● Try it
Please continue the Padula & Associates page below from where it stops.

● Document excerpt
__________________________________________________
DOL’s Catch 22 Beaten

DOL in an effort to stop people from filing an appeal challenging the poor rulings of their hearing officers, has forced drivers to elect between pursuing a challenge to an incorrect suspension/revocation and an Ignition Interlock License (IIL).  An IIL allows a suspended/revoked driver to drive as long as they have an Ignition Interlock Device, SR-22 insurance and a successful IIL application (with payment of $150.00).  An appeal allows a driver to challenge a ruling by DOL and have a Superior Court Judge make the final decision.  DOL has successfully lobbied for a law eliminating a Driver’s ability to get an IIL if they file an appeal with Superior Court.

Our client had a great issue and should have won her DOL hearing.  The video from the Police Station clearly showed the Police Officer failing to read all of the Implied Consent Warnings.  This should have been fatal to DOL’s license revocation.  Unfortunately, DOL still ruled to uphold the revocation.

Now the client had a tough decision: pursue an honest and correct decision and not drive for a year or get the IIL and let DOL get away with a terrible and intellectually dishonest ruling.  Our attorneys came up with a creative way to do both!

During an appeal of a DOL suspension, the License suspension/revocation remains in place unless you petition for a stay of the suspension/revocation.  To get a stay granted, you need to prove that you are likely to prevail and that you will suffer irreparable harm from the suspension/revocation.  The stay procedure had not been eliminated by the creation of the IIL.  We could file the appeal, pursue the stay and, if we lost, we could withdraw the appeal and have our client get the IIL.  This would allow us to have a Judge review the case and see if he/she agreed with our position.  If the Judge agreed, the stay would be a good sign and it would let our client drive while the appeal proceeded.  If the Judge disagreed we could retreat and withdraw the appeal.  This would allow our client to get an IIL.

The client agreed not to drive for a couple weeks while we petitioned for the stay.  We moved forward.  Initially the Judge denied our motion for the stay, but a careful review of the Judge’s order showed us that she misunderstood the law.  We swiftly filed a motion to reconsider and the Court reversed itself and ordered the stay!

Then the best thing happened!  DOL, having been forced to face the fact that their ruling was flat-out wrong; conceded!  Our client not only got her DUI rejected by the Prosecutor; (that is another story) she also had her license revocation reversed.  Her driving record remains clean and clear.

Padula & Associates celebrates the anniversary for Drue Kirby Coats joining our firm!

Drue is an amazing addition to the firm and her and Lizanne literally create a perfect ying and yang (or as Lizanne likes to say…Drue is Sancho Panza while Lizanne is Don Quixote).
__________________________________________________
[Saved data entries]
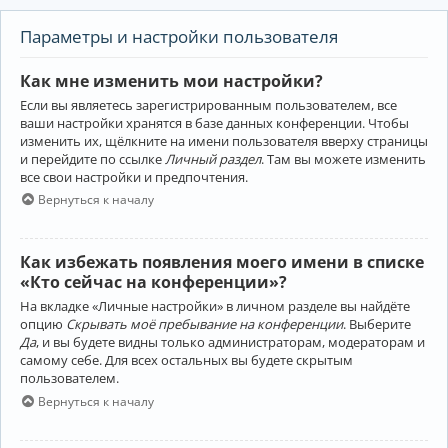
Параметры и настройки пользователя
Как мне изменить мои настройки?
Если вы являетесь зарегистрированным пользователем, все
ваши настройки хранятся в базе данных конференции. Чтобы
изменить их, щёлкните на имени пользователя вверху страницы
и перейдите по ссылке
Личный раздел
. Там вы можете изменить
все свои настройки и предпочтения.
Вернуться к началу
Как избежать появления моего имени в списке
«Кто сейчас на конференции»?
На вкладке «Личные настройки» в личном разделе вы найдёте
опцию
Скрывать моё пребывание на конференции
. Выберите
Да
, и вы будете видны только администраторам, модераторам и
самому себе. Для всех остальных вы будете скрытым
пользователем.
Вернуться к началу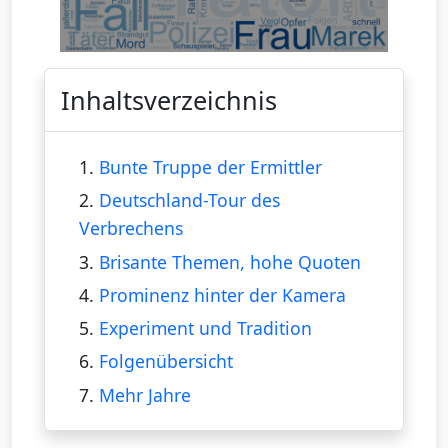
Inhaltsverzeichnis
1.
Bunte Truppe der Ermittler
2.
Deutschland-Tour des
Verbrechens
3.
Brisante Themen, hohe Quoten
4.
Prominenz hinter der Kamera
5.
Experiment und Tradition
6.
Folgenübersicht
7.
Mehr Jahre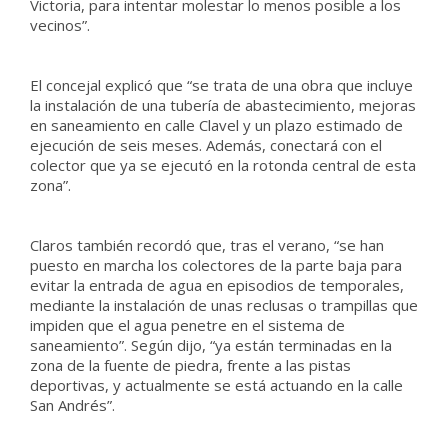
Victoria, para intentar molestar lo menos posible a los
vecinos”.
El concejal explicó que “se trata de una obra que incluye
la instalación de una tubería de abastecimiento, mejoras
en saneamiento en calle Clavel y un plazo estimado de
ejecución de seis meses. Además, conectará con el
colector que ya se ejecutó en la rotonda central de esta
zona”.
Claros también recordó que, tras el verano, “se han
puesto en marcha los colectores de la parte baja para
evitar la entrada de agua en episodios de temporales,
mediante la instalación de unas reclusas o trampillas que
impiden que el agua penetre en el sistema de
saneamiento”. Según dijo, “ya están terminadas en la
zona de la fuente de piedra, frente a las pistas
deportivas, y actualmente se está actuando en la calle
San Andrés”.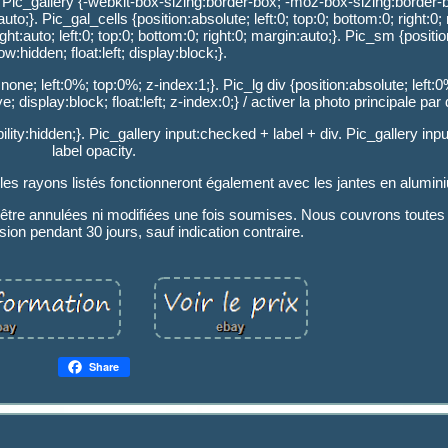
/. Pic_gallery {-webkit-box-sizing:border-box; -moz-box-sizing:border-
uto;}. Pic_gal_cells {position:absolute; left:0; top:0; bottom:0; right:0;
ht:auto; left:0; top:0; bottom:0; right:0; margin:auto;}. Pic_sm {positio
ow:hidden; float:left; display:block;}.
none; left:0%; top:0%; z-index:1;}. Pic_lg div {position:absolute; left:
 display:block; float:left; z-index:0;} / activer la photo principale par 
sibility:hidden;}. Pic_gallery input:checked + label + div. Pic_gallery in
label opacity.
 rayons listés fonctionneront également avec les jantes en alumin
être annulées ni modifiées une fois soumises. Nous couvrons toutes
ion pendant 30 jours, sauf indication contraire.
Share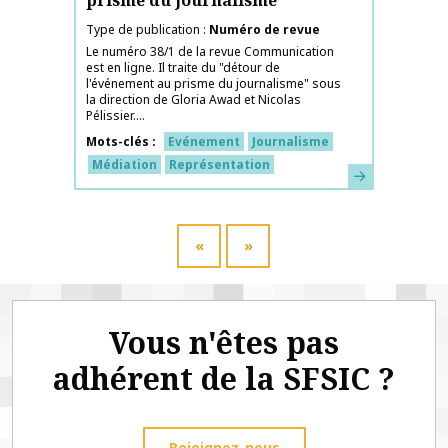
prisme du journalisme
Type de publication
Numéro de revue
Le numéro 38/1 de la revue Communication
est en ligne. Il traite du "détour de
l'événement au prisme du journalisme" sous
la direction de Gloria Awad et Nicolas
Pélissier....
Mots-clés
Evénement
Journalisme
Médiation
Représentation
En savoir plus
«
»
Vous n'êtes pas
adhérent de la SFSIC ?
Rejoignez-nous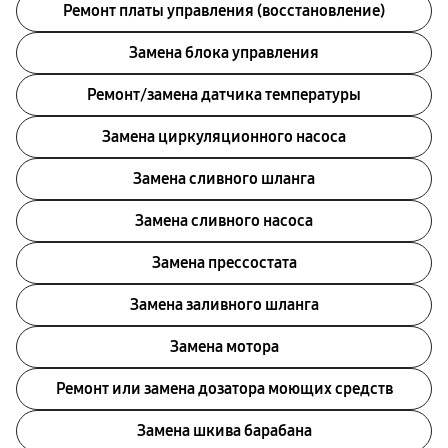
Ремонт платы управления (восстановление)
Замена блока управления
Ремонт/замена датчика температуры
Замена циркуляционного насоса
Замена сливного шланга
Замена сливного насоса
Замена прессостата
Замена заливного шланга
Замена мотора
Ремонт или замена дозатора моющих средств
Замена шкива барабана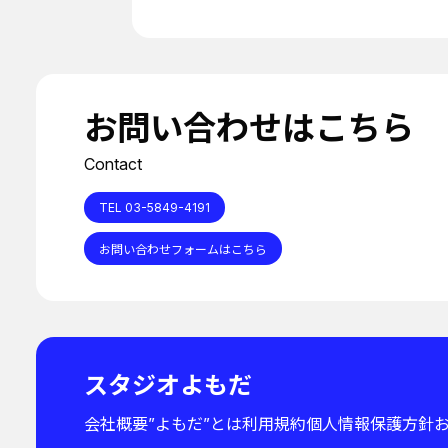
お問い合わせはこちら
Contact
TEL 03-5849-4191
お問い合わせフォームはこちら
スタジオよもだ
会社概要
”よもだ”とは
利用規約
個人情報保護方針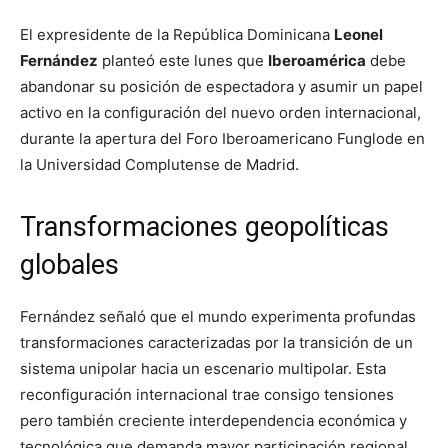
El expresidente de la República Dominicana
Leonel
Fernández
planteó este lunes que
Iberoamérica
debe
abandonar su posición de espectadora y asumir un papel
activo en la configuración del nuevo orden internacional,
durante la apertura del Foro Iberoamericano Funglode en
la Universidad Complutense de Madrid.
Transformaciones geopolíticas
globales
Fernández señaló que el mundo experimenta profundas
transformaciones caracterizadas por la transición de un
sistema unipolar hacia un escenario multipolar. Esta
reconfiguración internacional trae consigo tensiones
pero también creciente interdependencia económica y
tecnológica que demanda mayor participación regional.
__________________________________________________
● Answer space
Drue has done amazing work since joining Padula & Associates.  Among her fabulous feats are the following:

1.      Client told by DOL in Washington that he can never have a license due to a law in Illinois.  Drue begins by writing letters to DOL to tell them their position is wrong.  When this fails she seeks a writ to King County Superior Court.  In the end, she doggedly pursued three writs and two DOL hearings.  This client’s case had been rejected by other attorneys as hopeless.  Drue refused to give up and ultimately won!  Our client is now a happy and legal Washington driver.

2.      Pharmacist with neurological issues passes out on the way to the hospital for an MRI.  Cops decide it must have been her prescription medications that caused the accident and file DUI charges.  With the help of a toxicologist, Drue proved to the Prosecutor that our client had taken these medications at prescribed levels for years and that they would not affect her driving.  Prosecutor refuses to listen but offers a reduction to Negligent Driving 1st Degree.  Believing firmly that our client did nothing wrong, Drue and our client reject the deal and set a motion to dismiss.  Drue prepares a thorough written legal argument and moves forward with motions.  At motions, Drue gets the blood test excluded and all charges dismissed!

3.      Court refuses to allow Lizanne to argue Physical Control and safely off the roadway in a DUI case where client pulled into a gas station, parked legally and was sound asleep by the time law enforcement arrived.  Lizanne argued and lost at the District and Superior Court levels.  Drue filed the petition for review with the Court of Appeals, wrote the brief and got the case accepted for review (with the help of Lizanne’s oral argument).  Case has yet to be decided but Lizanne and Drue have kept the client’s hopes alive and are primed to create new law in Washington.

4.      She has argued and won numerous DOL hearings.

5.      Successfully argued a stop issue in Issaquah and got a young client’s minor DUI completely dismissed.

6.      Drue has reorganized office procedure and finances.  She has instituted more efficient office procedures and significantly strengthened Padula & Associates financial strength.

Put simply, Drue and Lizanne are a winning team.  Drue’s effective practical approach provides an anchor to Lizanne’s creativity and tenacity.  Drue and Lizanne talk about every case each week and work as a team.  Clients literally get two heads for the price of one.